Bernard-Henri Lévy lutte avec une telle énergie contre le fascisme, le nazisme, le stalinisme et l’antisémitisme, qu’il n’a pas hésité à s’en prendre, une fois encore, à Marine Le Pen, dont il pense qu’elle est, à elle seule,  la réincarnation de toutes ces idéologies. Ainsi, le 5 juin dernier, il lui a reproché de «faire systématiquement huer, dans ses meetings, des noms à consonance juive» (1). A ses yeux, donc, l’antisémitisme grandissant a pour cause la politique de Marine le Pen. C’est simple, non ?

C’est tellement simple que cela m’étonne de la part d’un intellectuel qui se veut lucide sur tout ce qui touche à l’actualité. Or, l’actualité est retorse : elle n’entre pas nécessairement dans ce qu’on voudrait qu’elle fût. Autrement dit – et n’en déplaise à Bernard-Henri Lévy – si l’antisémitisme grandit sur notre sol, c’est ailleurs qu’il faut en chercher la cause : les horreurs perpétrées par Mohamed Merah ne viennent pas de Marine le Pen !

A force de vouloir faire de Marine le Pen le baudet de la fable (2), on en arrive à ne plus voir ce qui, pourtant, saute aux yeux : la France compte aujourd’hui un nombre toujours plus élevé de personnes à qui on inculque l’antisémitisme comme un des devoirs fondamentaux dictés  par Dieu. Il y a un texte pour cela : c’est le Coran ! Je conseille à Bernard-Henri Lévy de le relire, et notamment de se plonger dans les sourates anti-juives : il constatera par lui-même l’étendue du désastre à venir, car c’est bien de cela qu’il s’agit. En outre, cette sainte lecture lui permettra d’éviter les travers journalistiques qui ont fait dire au Canard enchaîné (3) – et à d’autres ! – que le tueur de Toulouse sentait le nazi.

Voir le nazisme partout, c’est aller de l’avant en regardant en arrière. Si l’on regarde devant soi, c’est l’islamisme qu’il faut combattre. Or, signer le Manifeste des douze (4) ne suffit plus ! Ce qu’il faut, c’est un discours clair sur la nature de l’islam radical, c’est-à-dire de ce que le Coran peut véhiculer de radical, et non une énième charge contre Marine le Pen, dont le résultat ne peut être que contre-productif, ce qui serait justice !

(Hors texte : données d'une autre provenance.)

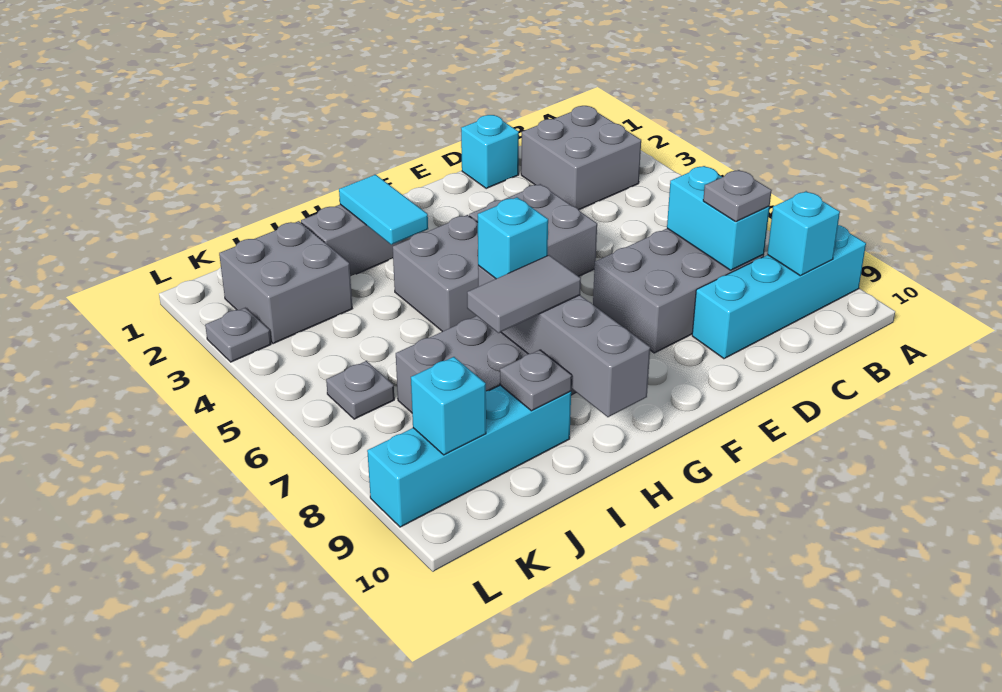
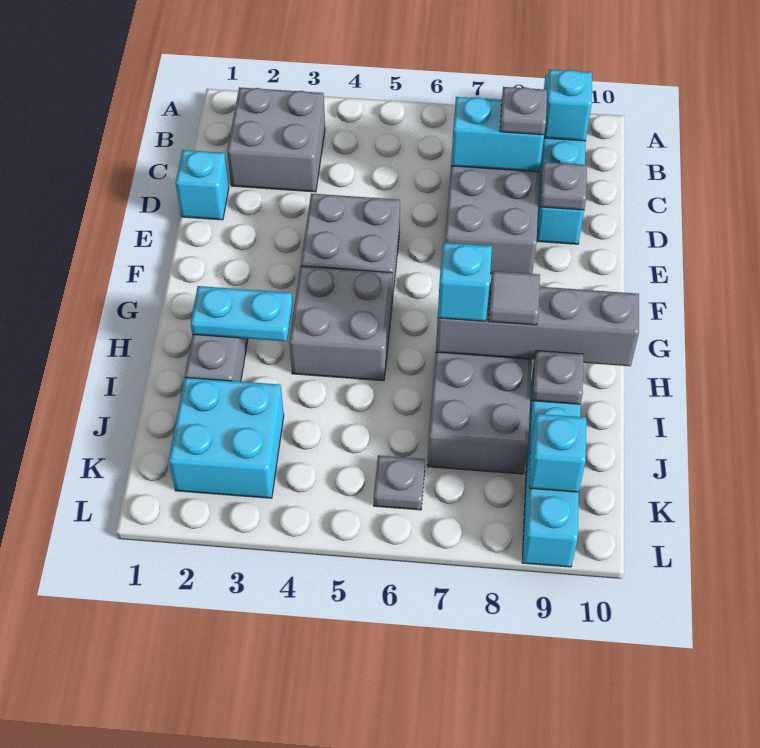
cyan 1x2 tile [339,175,428,245] -> cyan 1x2 plate [191,286,292,341]
grey 1x2 tile [467,255,581,333] -> grey 1x1 tile [488,271,540,325]
grey 2x2 brick [219,221,352,344] -> cyan 2x2 brick [169,378,284,498]
grey 1x1 plate [205,308,271,362] -> grey 1x1 plate moved to [540,162,587,210]

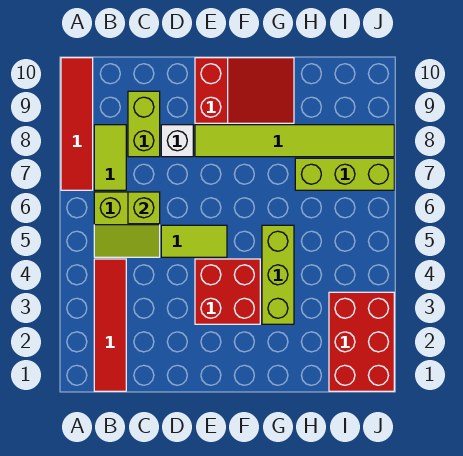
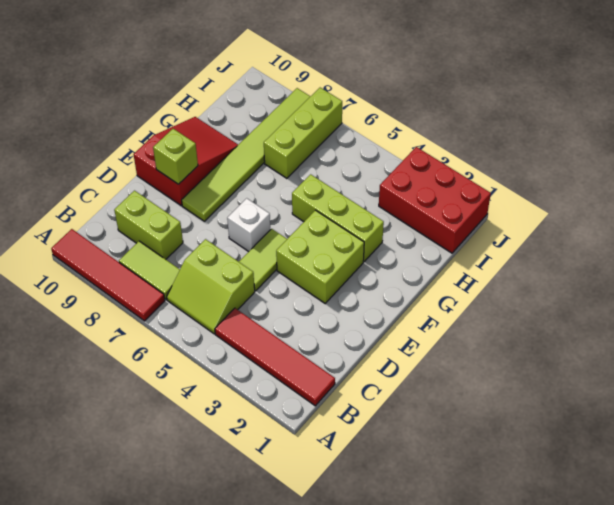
lime 2x2 slope [94,192,160,257] -> lime 2x2 slope turned to [167,239,255,334]
lime 1x1 brick [128,192,160,224] -> lime 1x1 brick moved to [153,129,198,184]
white 1x1 brick [161,125,193,157] -> white 1x1 brick moved to [227,198,271,252]
red 2x2 brick [195,259,260,324] -> lime 2x2 brick [276,210,364,303]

Mais il est vrai que la haine aveugle au point d’autoriser les pires supputations, comme aveugle l’intérêt collégial par lequel Bernard-Henri Lévy a défendu Dominique Strauss-Kahn dans l’affaire que l’on sait.

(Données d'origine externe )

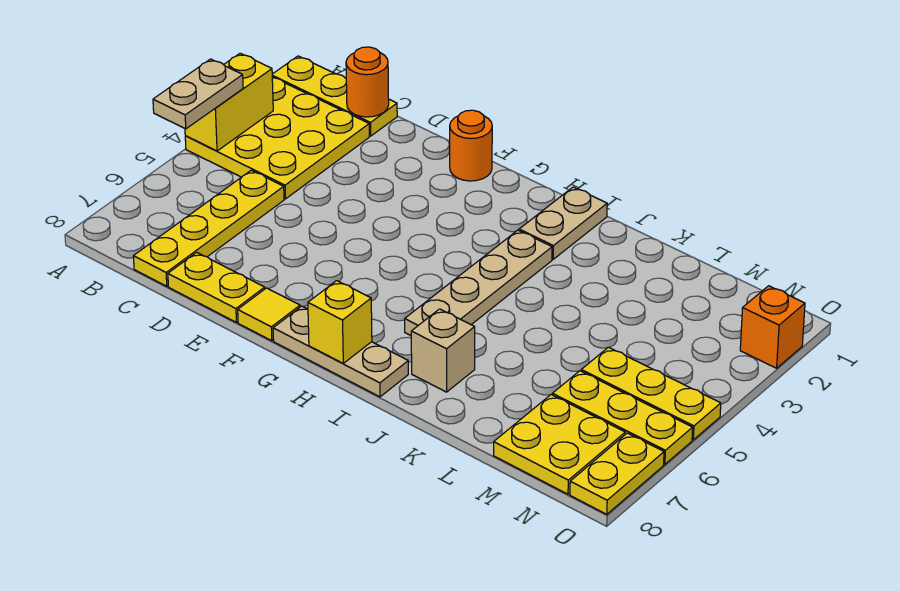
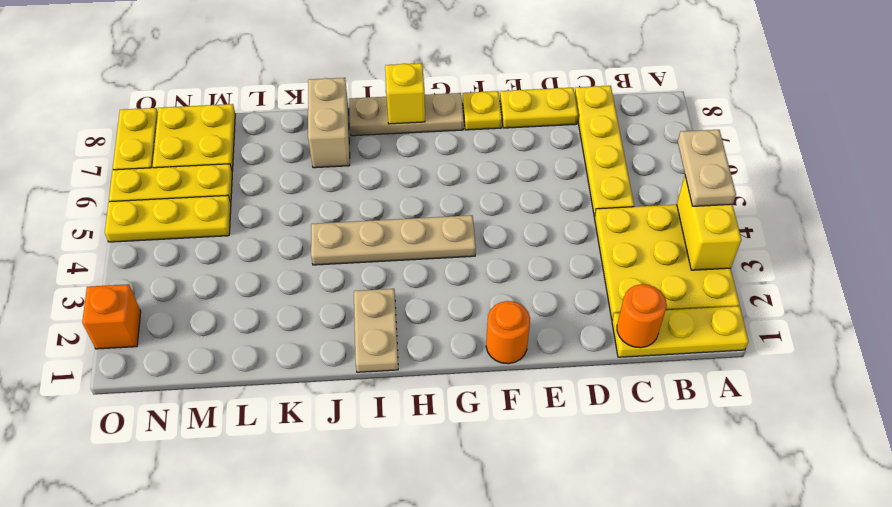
yellow 1x1 tile [238,288,300,341] -> yellow 1x1 plate [463,91,502,130]
tan 1x4 plate [405,230,552,335] -> tan 1x4 plate turned to [311,215,476,265]
tan 1x1 brick [411,309,475,392] -> tan 1x2 brick [308,78,350,168]

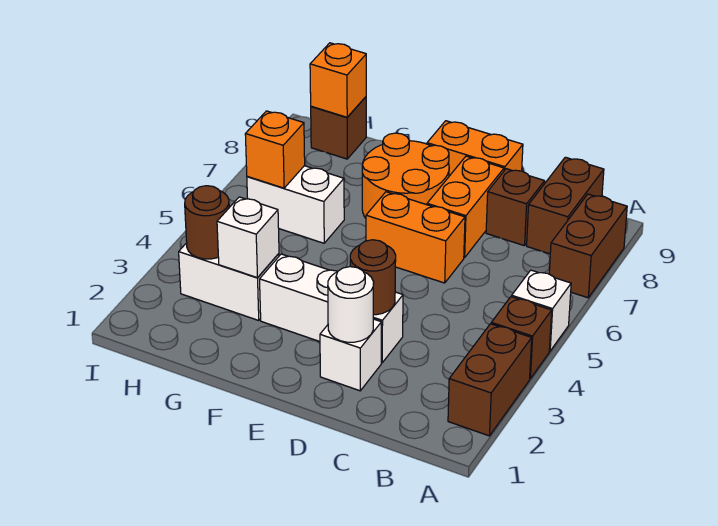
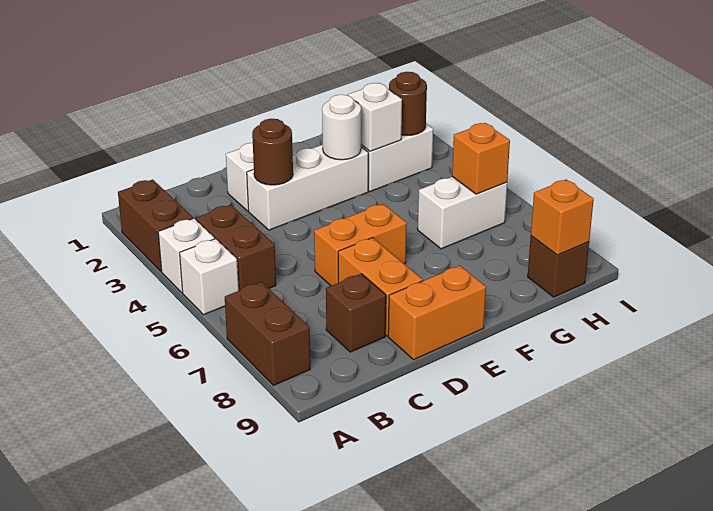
brown 1x1 brick [491,297,552,378] -> white 1x1 brick [158,218,215,293]
brown 1x2 brick [527,157,604,254] -> brown 1x2 brick moved to [196,205,276,290]
white 1x1 round brick [328,267,374,342] -> white 1x1 round brick moved to [322,95,361,160]
orange 2x2 round brick [362,133,449,218] -> none

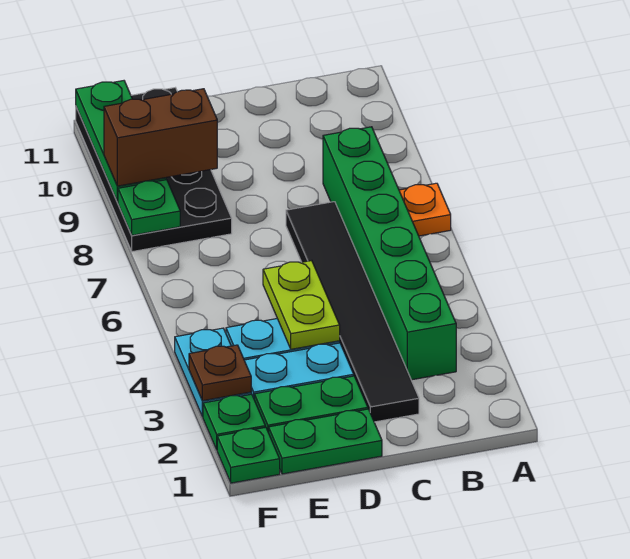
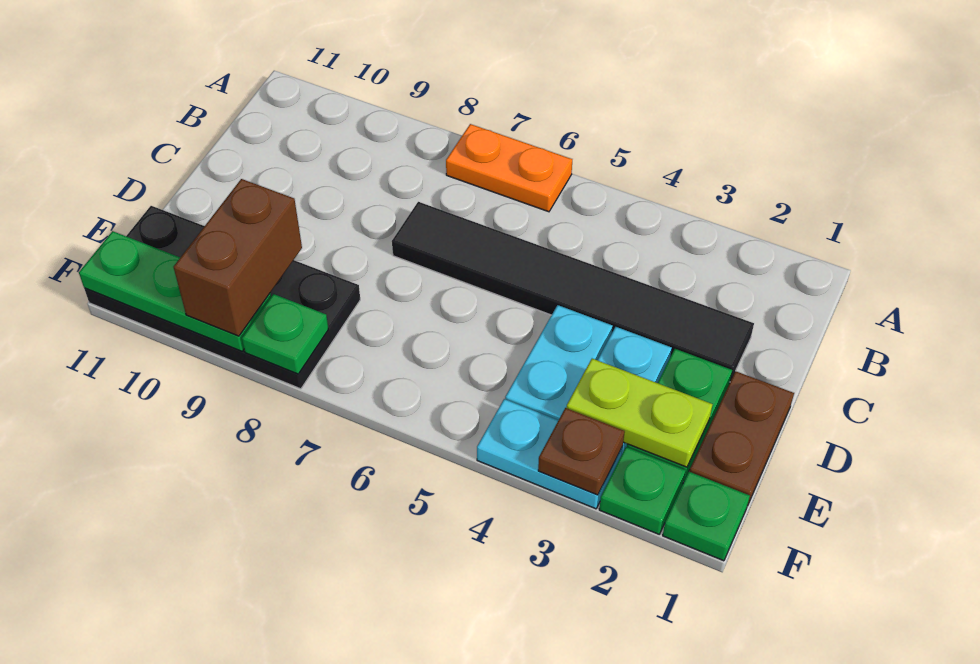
orange 1x1 plate [399,183,451,236] -> orange 1x2 plate [446,124,572,212]
green 1x6 brick [323,127,456,380] -> none
green 1x2 plate [269,409,382,474] -> brown 1x2 plate [689,371,794,506]
lime 1x2 plate [263,261,340,349] -> lime 1x2 plate moved to [566,359,713,467]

Après tout, qui se ressemble s’assemble !

Maurice Vidal

(1) Bernard-Henri Lévy a écrit ces propos sur le site internet du Conseil représentatif des institutions juives de France (Crif), suite à l’agression  du samedi 2 juin, à Villeurbanne, qui a pris pour cible trois jeunes, dont deux portaient la kippa.

Notons toutefois que Bernard-Henry Lévy n’a pas cru devoir citer, pour appuyer ses dires, un seul de ces fameux noms.

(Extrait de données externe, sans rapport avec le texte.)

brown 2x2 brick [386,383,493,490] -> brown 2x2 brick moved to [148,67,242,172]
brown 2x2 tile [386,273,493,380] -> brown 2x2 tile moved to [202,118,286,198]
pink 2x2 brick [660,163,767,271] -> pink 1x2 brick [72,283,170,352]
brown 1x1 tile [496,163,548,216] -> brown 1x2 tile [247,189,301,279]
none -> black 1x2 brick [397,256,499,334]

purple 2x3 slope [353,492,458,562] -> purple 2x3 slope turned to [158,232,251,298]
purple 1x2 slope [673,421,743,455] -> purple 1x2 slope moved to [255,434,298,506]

(2) Les animaux malades de la peste (Jean de La Fontaine).

(3) 21 mars 2012.

(4) Lancé par Charlie Hebdo le 1er mars 2006, le Manifeste des douze définit l’islamisme comme un totalitarisme religieux mettant en danger la démocratie, au même titre que le fascisme, le nazisme et le stalinisme (cf. La colère d’un Français, p. 154).